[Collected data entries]
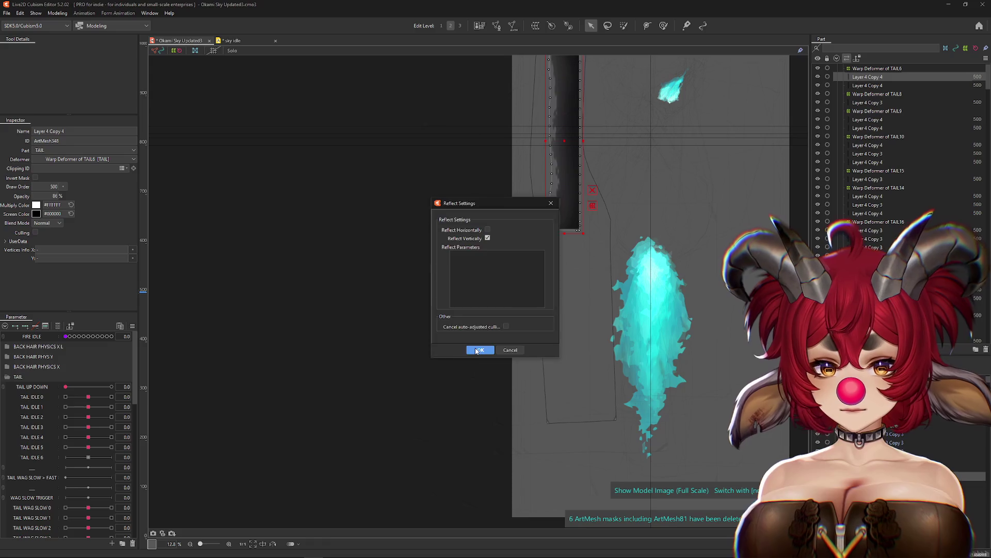
click(477, 351)
key(ctrl+h)
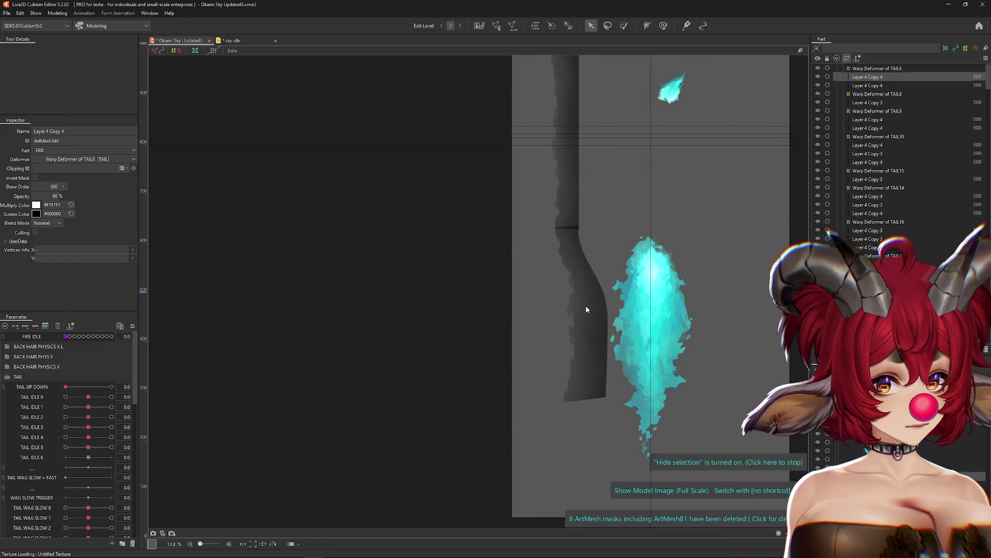
click(581, 317)
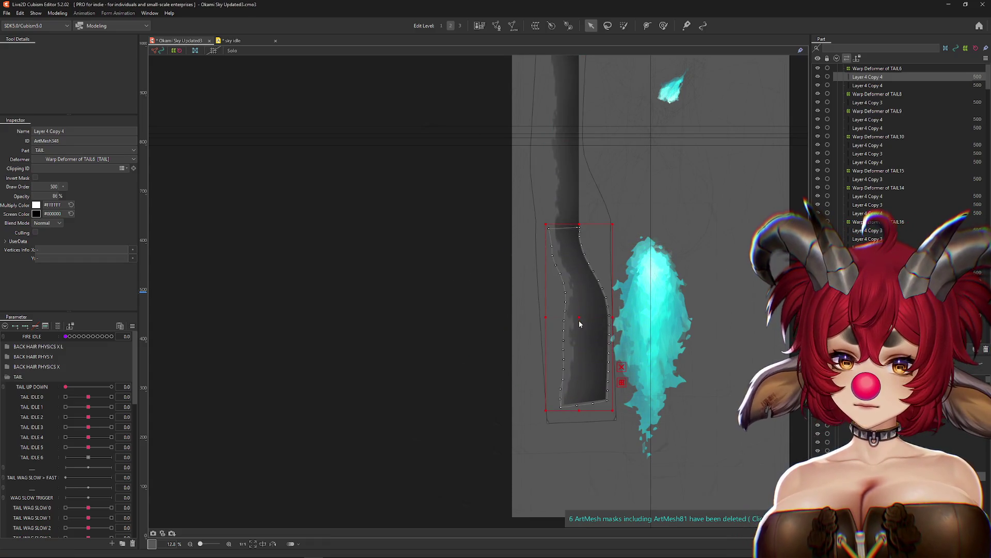
scroll(579, 324, up, 2)
key(ctrl+h)
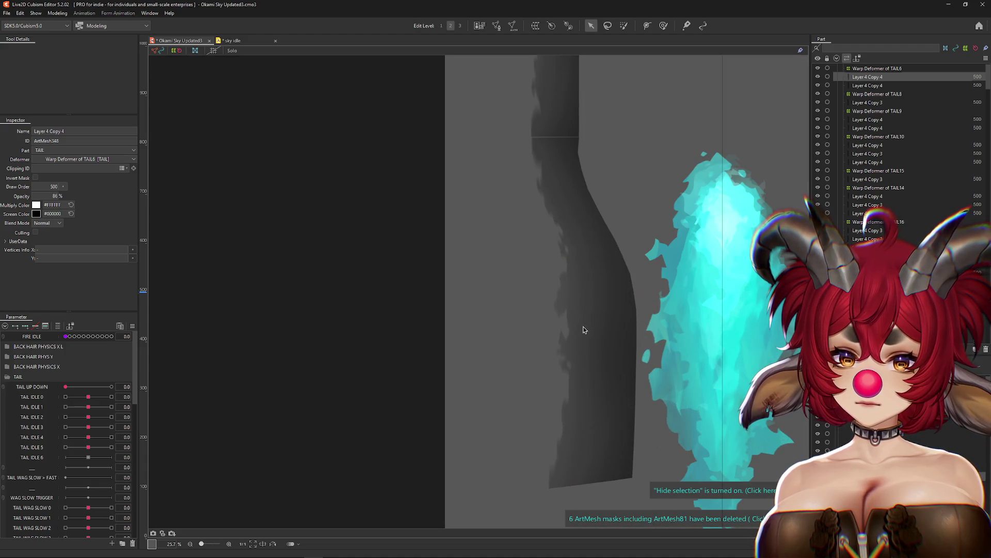
scroll(665, 351, down, 3)
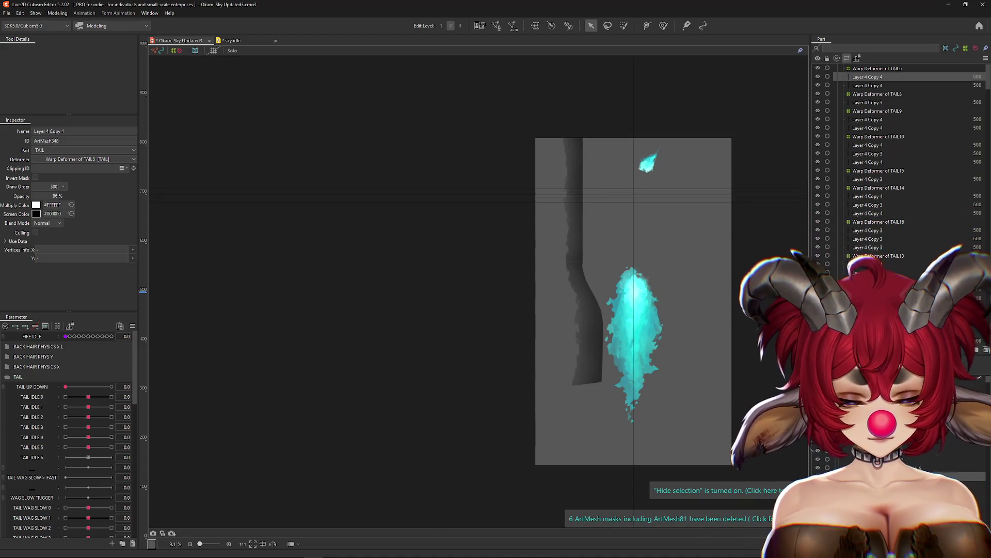
Duplicate the upper tail strip, reflect the copy vertically and move it down the tail.
click(572, 201)
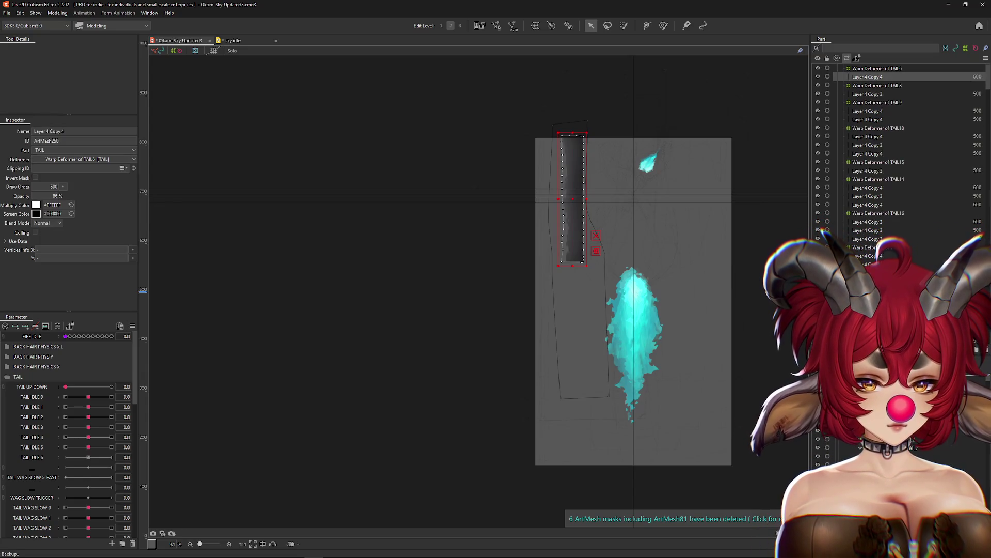
scroll(585, 237, up, 1)
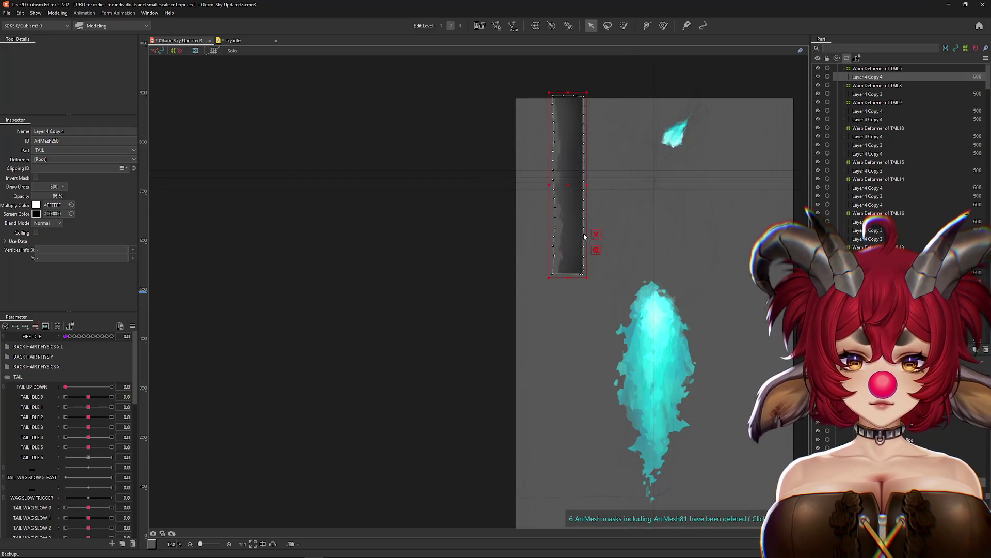
key(ctrl+d)
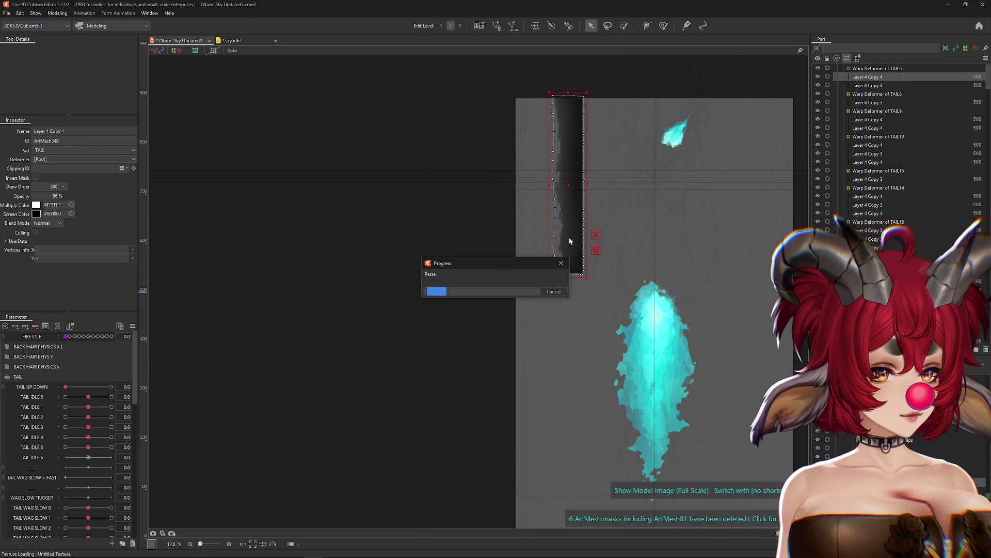
right_click(574, 237)
click(594, 399)
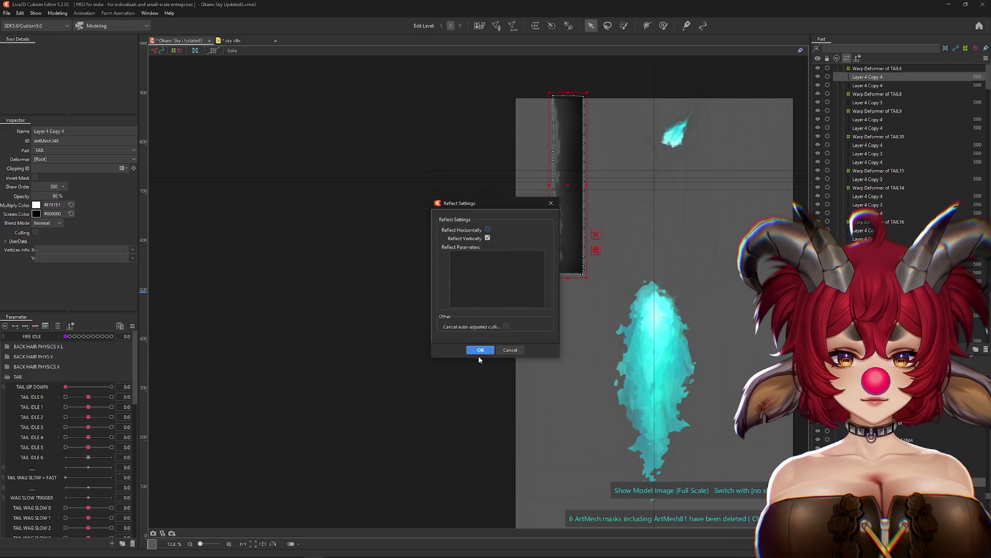
click(480, 351)
key(ctrl+z)
drag(566, 475, 568, 367)
scroll(566, 375, up, 5)
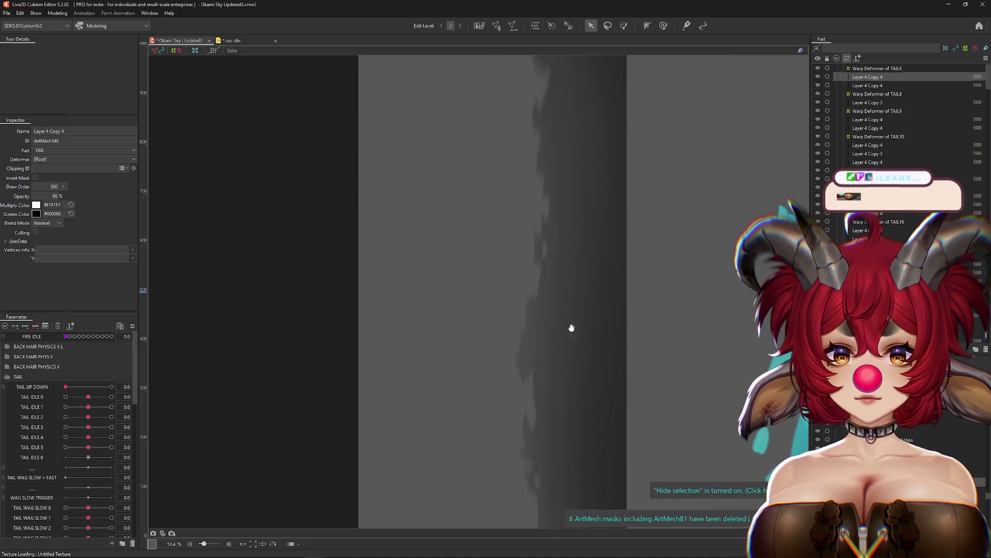
scroll(571, 330, up, 3)
Replay the Twitch clip from the start, then close its browser window.
key(alt+Tab)
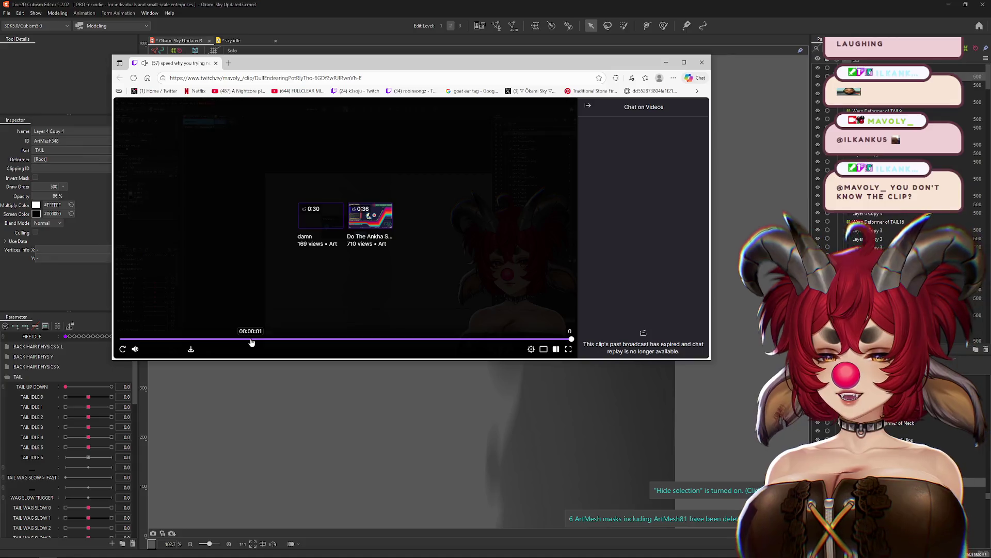
key(space)
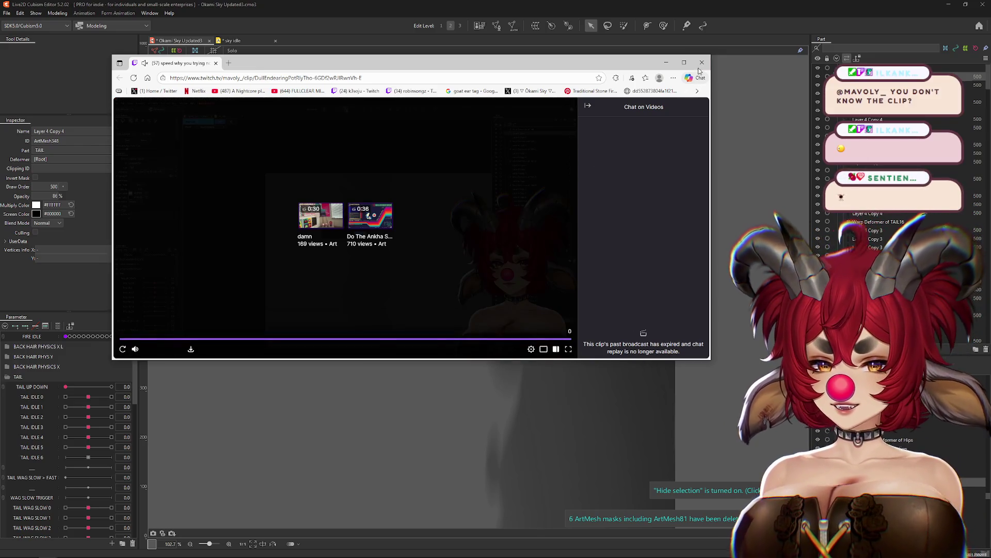
click(701, 63)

**Work to be completed:** Wherever a line holds the word "ctrl", copy that line out of the entries above.

**The answer:**
key(ctrl+h)
key(ctrl+h)
key(ctrl+d)
key(ctrl+z)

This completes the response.